Ева смущённо сделала пару шагов назад.

Ординатор достал сердце, с которым он провозился достаточно долго, потому что у покойной стоял кардиостимулятор. Когда-то он служил верой и правдой и помогал своей хозяйке вести счастливую жизнь, а сейчас только мешал вскрытию и никак не хотел отделяться от тканей, к которым успел прирасти. Когда полости сердца были вскрыты, Василий Геннадьевич начал опрос студентов. Ева не была сильна в сердечно-сосудистой системе и совсем не помнила кровоснабжение, поэтому на выручку пришла Ира, которая начала отвечать на все вопросы. Но Ева не думала, что эта третьекурсница спасла их от позора. Она считала, что Ира опять повела себя как выскочка-всезнайка. А она вообще думает о чём-то, кроме учёбы? И есть ли у неё вообще личная жизнь? Друзья? Или она, кроме преподавателей, ни с кем не общается? Наконец-то ординатор нашёл подтверждение инфаркта и указал ребятам на часть миокарда, которая была сильно истончена. Василий Геннадьевич сфотографировал сердце.

– Отчёты о всех вскрытиях мы предоставляем вместе с фотографиями, – пояснил он.

Ординатор взял небольшие ножнички и начал вскрывать коронарную артерию в поисках тромба. Наконец нашёл его и продемонстрировал ребятам. Ева ничего не поняла, но кивнула, как будто всё увидела. Выглядеть глупой перед доцентом кафедры совсем не хотелось. Василий Геннадьевич сфотографировал и тромб тоже.

И дальше на все вопросы отвечала Ира. Ева не могла оторвать взгляд от внутренностей. В отличие от серой формалиновой «бабки», пролежавшей в саркофаге не один десяток лет (а может, и не одно столетие), то, что она сейчас видела, казалось настоящим чудом и буйством красок. Мирослав сначала молчал, потому что хотел предоставить право ответа Еве, но скоро понял, что та слишком увлечена и ни на что не обращает внимание. На вопрос о кровоснабжении надпочечников и составе красной пульпы селезёнки ответил он сам. Хотя, по правде сказать, если бы не опрос, он бы смотрел на Еву с не меньшей заинтересованностью, чем она на кишки и желудок. Затаив дыхание, та не выпускала из виду ни одного движения молодого ординатора. Порой она от удивления приоткрывала рот, а Мира не мог отвести взгляда от её пухлых губ, но быстро вспоминал, что они вообще-то на вскрытии, перед ними на столе лежит мёртвая женщина, и это точно не время и не место для мыслей о поцелуях.

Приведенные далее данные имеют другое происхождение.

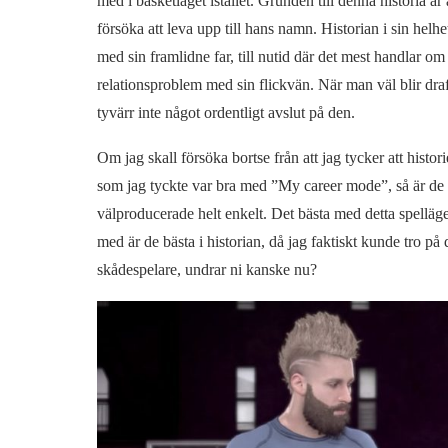
med i basketlaget istället. Grunden till denna historia är
försöka att leva upp till hans namn. Historian i sin hel
med sin framlidne far, till nutid där det mest handlar o
relationsproblem med sin flickvän. När man väl blir draft
tyvärr inte något ordentligt avslut på den.
Om jag skall försöka bortse från att jag tycker att histor
som jag tyckte var bra med ”My career mode”, så är de 
välproducerade helt enkelt. Det bästa med detta spellä
med är de bästa i historian, då jag faktiskt kunde tro p
skådespelare, undrar ni kanske nu?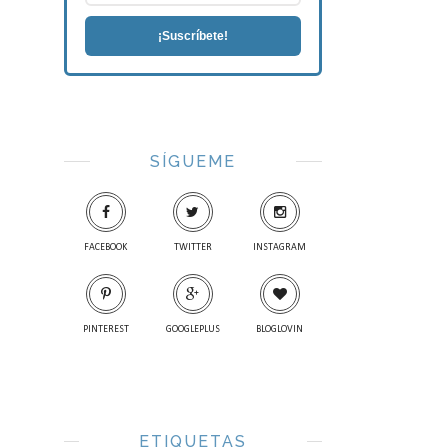
¡Suscríbete!
SÍGUEME
FACEBOOK
TWITTER
INSTAGRAM
PINTEREST
GOOGLEPLUS
BLOGLOVIN
ETIQUETAS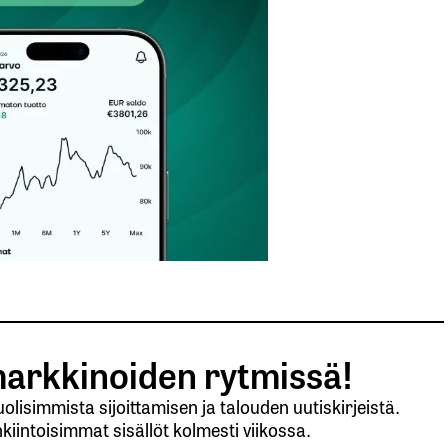
Sähköpostiosoitteesi
*
arkkinoiden rytmissä!
lisimmista sijoittamisen ja talouden uutiskirjeistä.
kiintoisimmat sisällöt kolmesti viikossa.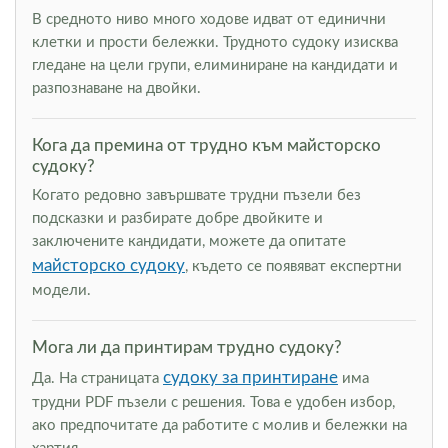
В средното ниво много ходове идват от единични
клетки и прости бележки. Трудното судоку изисква
гледане на цели групи, елиминиране на кандидати и
разпознаване на двойки.
Кога да премина от трудно към майсторско
судоку?
Когато редовно завършвате трудни пъзели без
подсказки и разбирате добре двойките и
заключените кандидати, можете да опитате
майсторско судоку
, където се появяват експертни
модели.
Мога ли да принтирам трудно судоку?
судоку за принтиране
Да. На страницата
има
трудни PDF пъзели с решения. Това е удобен избор,
ако предпочитате да работите с молив и бележки на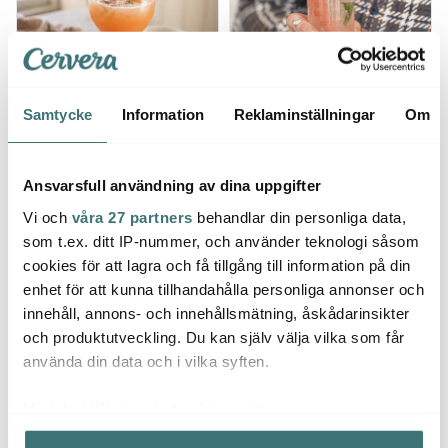
Samtycke
Information
Reklaminställningar
Om
Fikon & Lavendel
Rabarber Tom Collins
Spritz
med mynta
Ansvarsfull användning av dina uppgifter
Läs mer
Läs mer
Vi och
våra 27 partners
behandlar din personliga data,
som t.ex. ditt IP-nummer, och använder teknologi såsom
cookies för att lagra och få tillgång till information på din
enhet för att kunna tillhandahålla personliga annonser och
innehåll, annons- och innehållsmätning, åskådarinsikter
och produktutveckling. Du kan själv välja vilka som får
använda din data och i vilka syften.
Med din tillåtelse skulle vi även vilja:
Samla in information om din geografiska plats som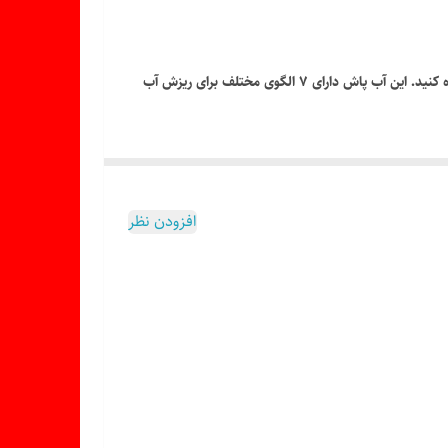
اگر چنانچه دارای حیاط، باغچه و گل و گیاه می باشید، برای آبیاری راحت تر، بهتر است که ازآب پاش باغبانی سر شیلنگی هفت کاره ام آر تی استفاده کنید. این آب پاش دارای 7 الگوی مختلف برای ریزش آب
تفاوت این هفت الگو در نوع پاشش آب می باشد و دارای یک قسمت جداگانه برای اتصال شیلنگ می باشد و به وسیله یک واشر با کیفیت آب بندی می شود. سر آبپاش ۷ کاره ام آر تی MRTدارای کیفیت
ع مختلف پاشیدن آب گیاهان خود را آبیاری کنید و یا حیاط
ب از آب پاش جدا نشود. سپس دستگيره پلاستيکي را فشار
افزودن نظر
ر پايان کار حتما شير آب را ببنديد تا فشار آب به شلنگ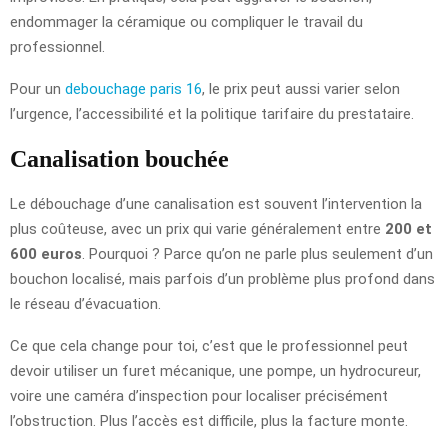
endommager la céramique ou compliquer le travail du
professionnel.
Pour un
debouchage paris 16
, le prix peut aussi varier selon
l’urgence, l’accessibilité et la politique tarifaire du prestataire.
Canalisation bouchée
Le débouchage d’une canalisation est souvent l’intervention la
plus coûteuse, avec un prix qui varie généralement entre
200 et
600 euros
. Pourquoi ? Parce qu’on ne parle plus seulement d’un
bouchon localisé, mais parfois d’un problème plus profond dans
le réseau d’évacuation.
Ce que cela change pour toi, c’est que le professionnel peut
devoir utiliser un furet mécanique, une pompe, un hydrocureur,
voire une caméra d’inspection pour localiser précisément
l’obstruction. Plus l’accès est difficile, plus la facture monte.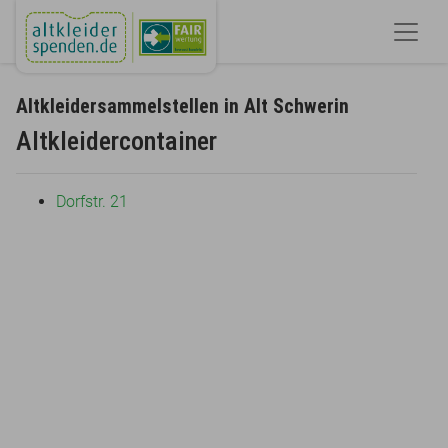
Altkleidersammelstellen in Alt Schwerin
Altkleidercontainer
Dorfstr. 21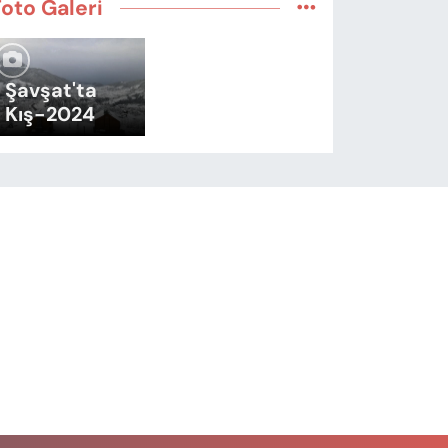
Foto Galeri
Şavşat'ta
Kış-2024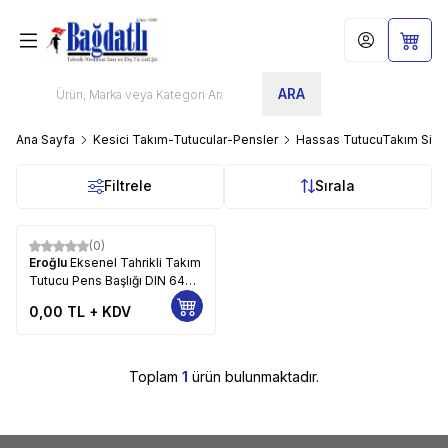
Hesabım
Sepet
ARA
Ana Sayfa
Kesici Takım-Tutucular-Pensler
Hassas TutucuTakım Sist
Filtrele
Sırala
(0)
Eroğlu
Eksenel Tahrikli Takım
Tutucu Pens Başlığı DIN 6499
198
0,00
TL + KDV
Toplam
1
ürün bulunmaktadır.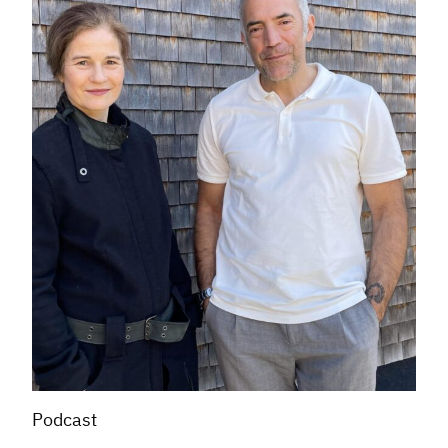
Podcast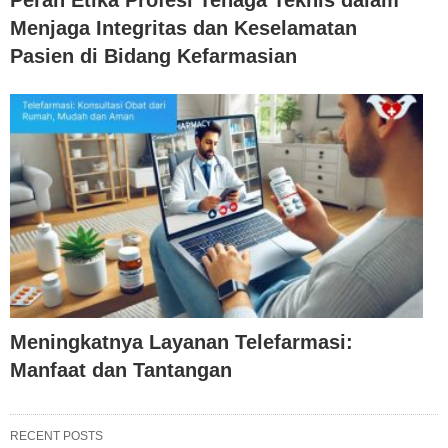
Menjaga Integritas dan Keselamatan
Pasien di Bidang Kefarmasian
Meningkatnya Layanan Telefarmasi:
Manfaat dan Tantangan
RECENT POSTS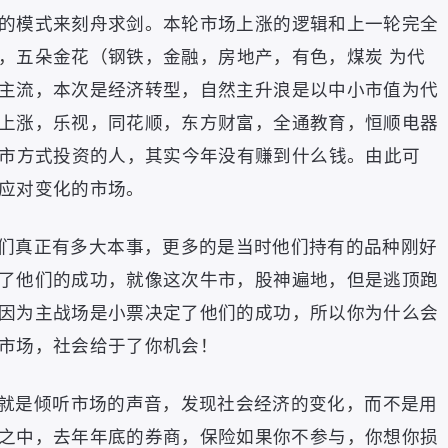
的模式来刻舟求剑
。
本轮市场上涨的逻辑和上一轮完全
，
五朵金花
（
钢铁
，
金融
，
房地产
，
有色
，
煤炭 为代
主流
，
本次是经济转型
，
自然主升浪是以中小市值为代
上涨
，
乐视
，
同花顺
，
东方财富
，
全通教育
，
恒顺电器
市方式投资的人
，
其实今年没有赚到什么钱
。
由此可
应对变化的市场
。
们真正有多大本事
，
更多的是当时他们持有的品种刚好
了他们的成功
，
就像这次牛市
，
股神遍地
，
但是逃顶跑
因为主战场是小票决定了他们的成功
，
所以你为什么会
市场
，
社会给于了你机会
！
就是倾听市场的声音
，
发现社会经济的变化
，
而不是用
之中
，
去年年底的券商
，
保险如果你不参与
，
你想你损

Им показали всевозможные последствия сердечной недостаточности. Первично-сморщенную почку: её поверхность была мелкозернистой, а сама она была уменьшена в размерах. Пёструю печень, по-другому она называлась «мускатной» за схожесть среза с видом мускатного ореха, а такая картинка была обусловлена венозным застоем в этом органе. Василий Геннадьевич заверил ребят, что им очень повезло. Макропрепарат в музее серый от времени и не такой красивый. Увеличенную селезёнку, тоже из-за венозного застоя. Конечно, это не поможет им в написании олимпиады по нормальной анатомии, но всё это было для них очень интересно. Ева и Мира хватали каждое слово, ведь рано или поздно эти новые знания им обязательно пригодятся. Ира же отвечала на все вопросы по пат. анатомии, ещё раз доказывая, что её автомат по этому предмету вышел не случайно, и она его действительно заслужила.